Connor fought against the stick, which could actually move now, but only just. The muscles of his right arm transitioned from strained to aching to fire.
It seemed to please the pilot, who nodded. “Pull back, hard left toward me…now!”
The stick was even easier to move now.
Out the leftmost pane of the segmented windshield, lights twinkled like stars reaching out.
Not starlight but running lights: It was the Lucky Sevens!
They were in space!
Martienne repeated her switches, buttons, and keyboard routine. “Now, ten degrees left of the top.”
Connor saw how she was trying to move her stick and did the same with his.
Now the Lucky Sevens was centered in the windshield.
The pilot sighed and relaxed a little. “This is the good part. Return to your seat.”
He almost blushed at her words. Praise was rare from her, and that was definitely the vibe she’d given off.
Drew’s eyes were huge. “You piloted the shuttle?”
“More like provided some muscle.” Connor buckled in, then shook out his right arm and massaged from shoulder to wrist.
“I don’t think I’ve ever heard her sound so…scared.”

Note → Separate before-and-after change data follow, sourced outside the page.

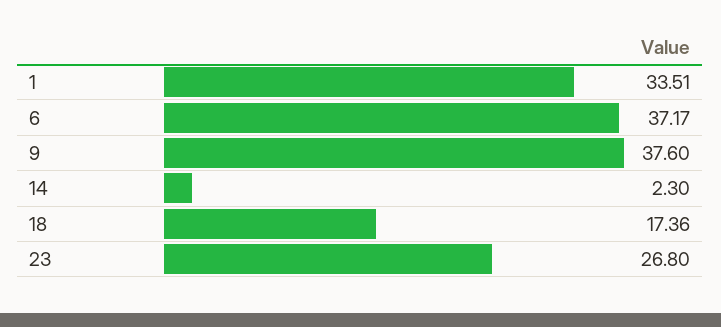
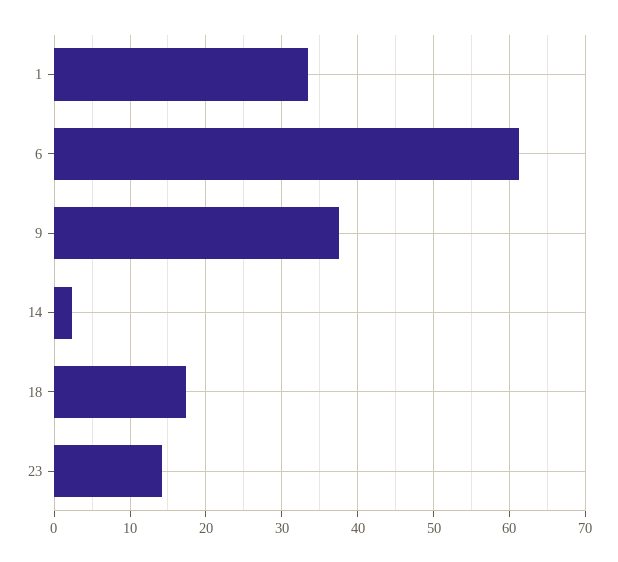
  {
    "1": 33.51,
-   "6": 37.17,
+   "6": 61,
    "9": 37.6,
    "14": 2.3,
    "18": 17.36,
-   "23": 26.8
+   "23": 14
  }

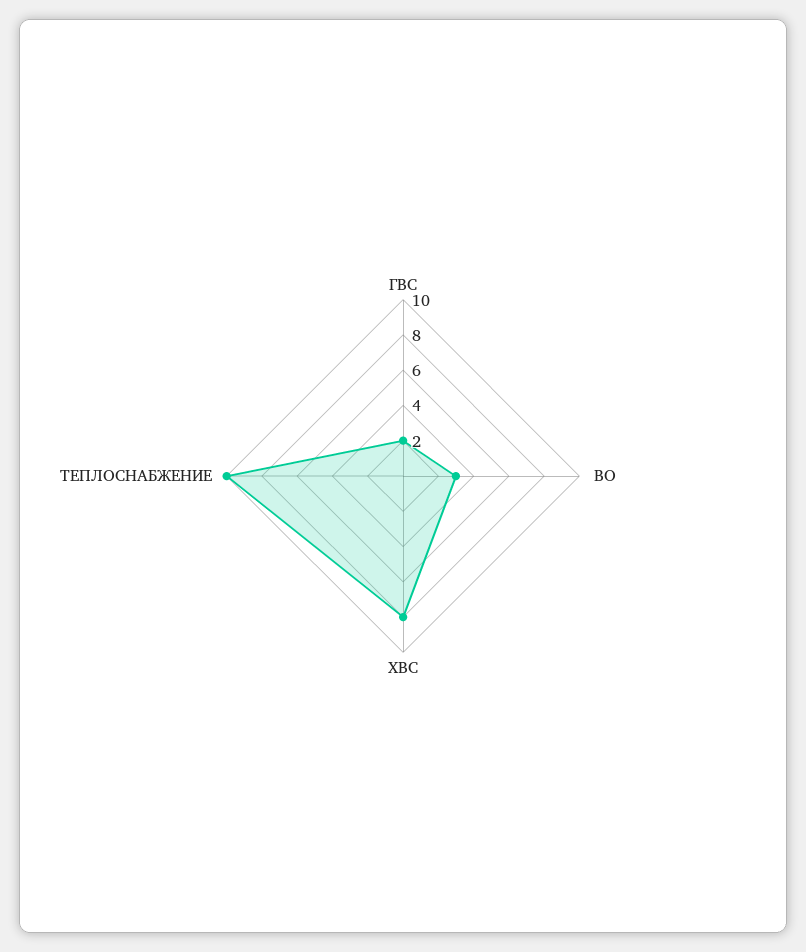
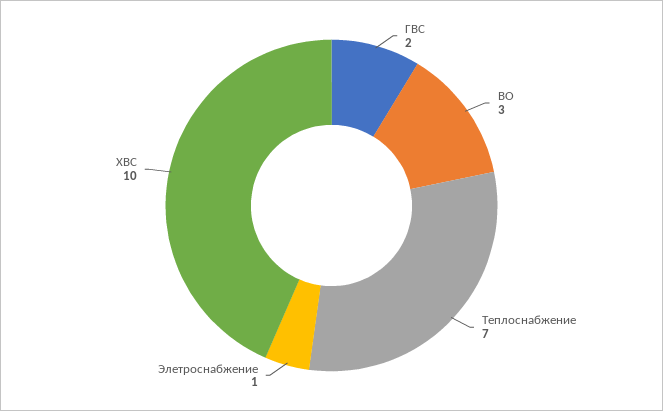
  {
    "ГВС": 2,
    "ВО": 3,
-   "ХВС": 8,
+   "ХВС": 10,
-   "ТЕПЛОСНАБЖЕНИЕ": 10
+   "ТЕПЛОСНАБЖЕНИЕ": 7,
+   "Элетроснабжение": 1
  }

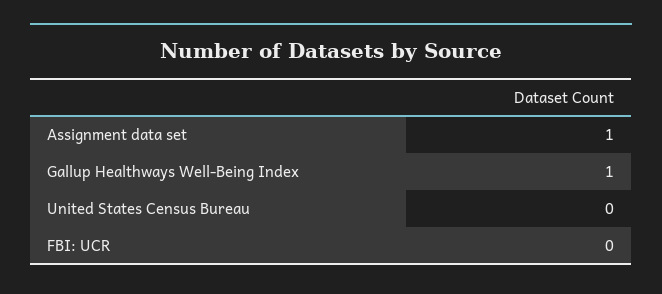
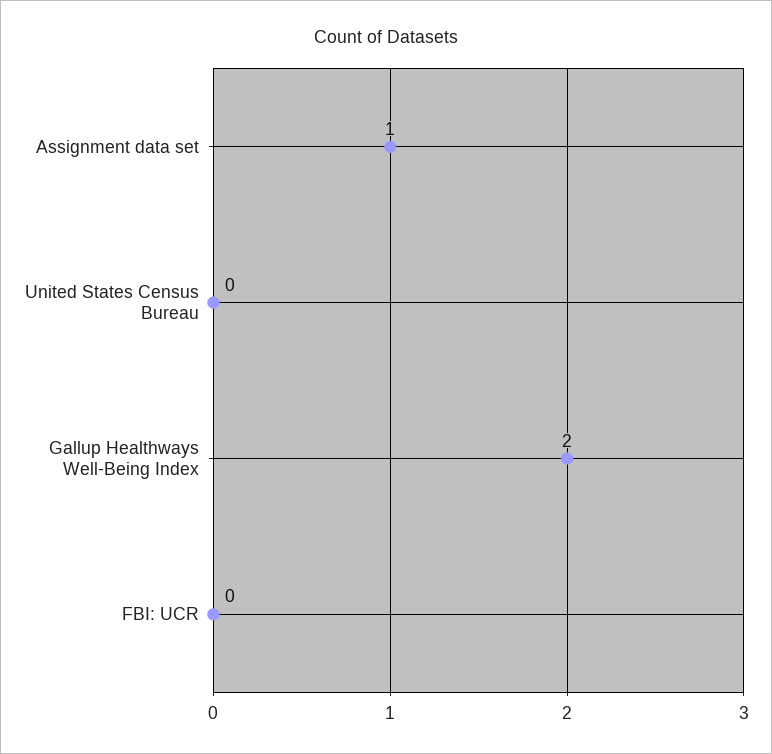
  {
    "Assignment data set": 1,
-   "Gallup Healthways Well-Being Index": 1,
+   "Gallup Healthways Well-Being Index": 2,
    "United States Census Bureau": 0,
    "FBI: UCR": 0
  }

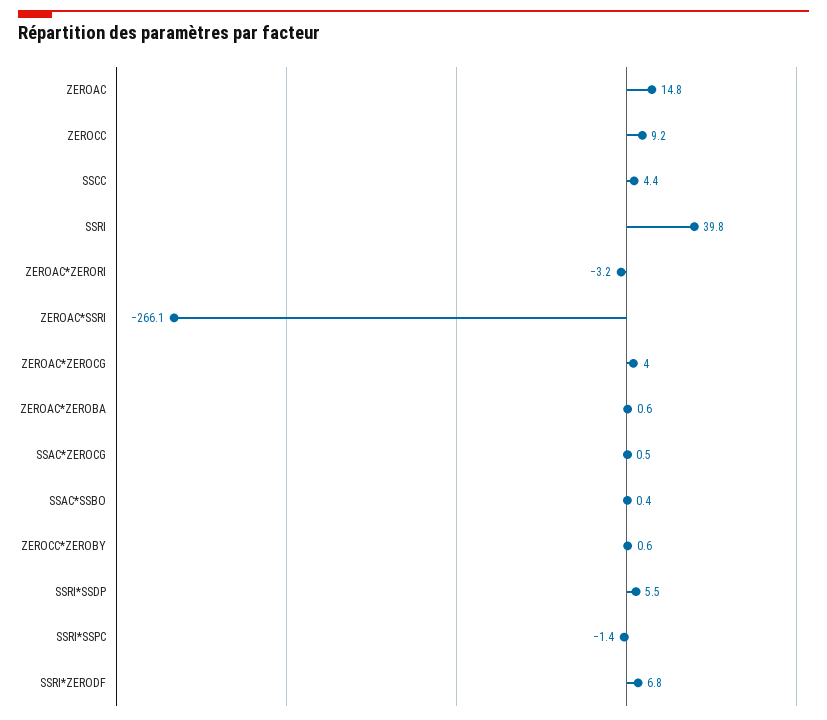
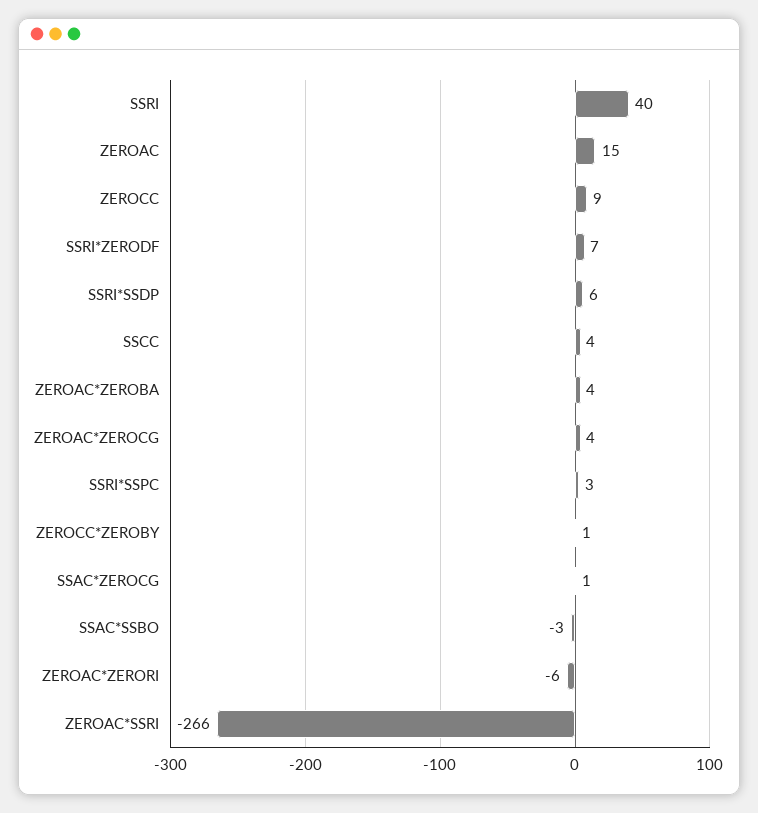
  {
    "ZEROAC": 14.8,
    "ZEROCC": 9.2,
    "SSCC": 4.4,
    "SSRI": 39.8,
-   "ZEROAC*ZERORI": -3.2,
+   "ZEROAC*ZERORI": -6,
    "ZEROAC*SSRI": -266.1,
    "ZEROAC*ZEROCG": 4,
-   "ZEROAC*ZEROBA": 0.6,
+   "ZEROAC*ZEROBA": 4,
    "SSAC*ZEROCG": 0.5,
-   "SSAC*SSBO": 0.4,
+   "SSAC*SSBO": -3,
    "ZEROCC*ZEROBY": 0.6,
    "SSRI*SSDP": 5.5,
-   "SSRI*SSPC": -1.4,
+   "SSRI*SSPC": 3,
    "SSRI*ZERODF": 6.8
  }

“Yeah. That’s a little odd. She’s flown unarmed ships into combat zones.”
“Really?”
What could scare someone like that?
Connor twisted toward the cockpit, hoping to ask Martienne if something had gone wrong. But the sight of the Lucky Sevens distracted him.
It was still almost centered, and they were coming up toward the bottom, heading right toward the open hangar bay hatch.
But it finally dawned on him that there was no rocket rumble coming through the deck.
No thrusters. No maneuvering. No braking.
And they were still moving at a dangerous clip.